What matters is where he thinks this goes next. Verstappen said he’s been in talks with both F1 and the FIA about improvements, and while he wouldn’t offer specifics, he was clear he doesn’t want to accept that this is simply the new normal for years.

“I’ve had discussions with F1 and the FIA, and I think we are working towards something, and hopefully that will improve everything,” he said.

Pressed on whether he expects meaningful tweaks soon, he added: “I definitely hope not for the next few years. But I hope already for next year we can make a decent improvement. There are a few options that we are discussing.”
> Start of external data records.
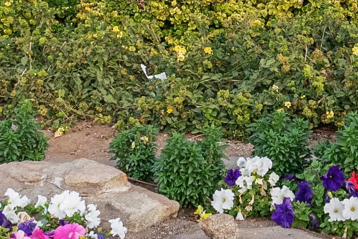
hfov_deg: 16.0
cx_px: 311
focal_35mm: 127
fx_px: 1263
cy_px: -116
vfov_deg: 10.4
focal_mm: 24
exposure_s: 1/80
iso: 3200
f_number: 8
For all the Mario Kart wisecracks, Verstappen’s position is straightforward. He’ll keep racing in F1 — he’s said so, repeatedly — but he’s also drawing a line around what he considers “proper” Grand Prix racing. The danger for the rulemakers isn’t that he’ll storm off tomorrow; it’s that the most influential driver of his era is already telling you, in plain terms, that the product isn’t matching the promise. And in 2026, that’s not just a Verstappen problem. It’s an F1 one.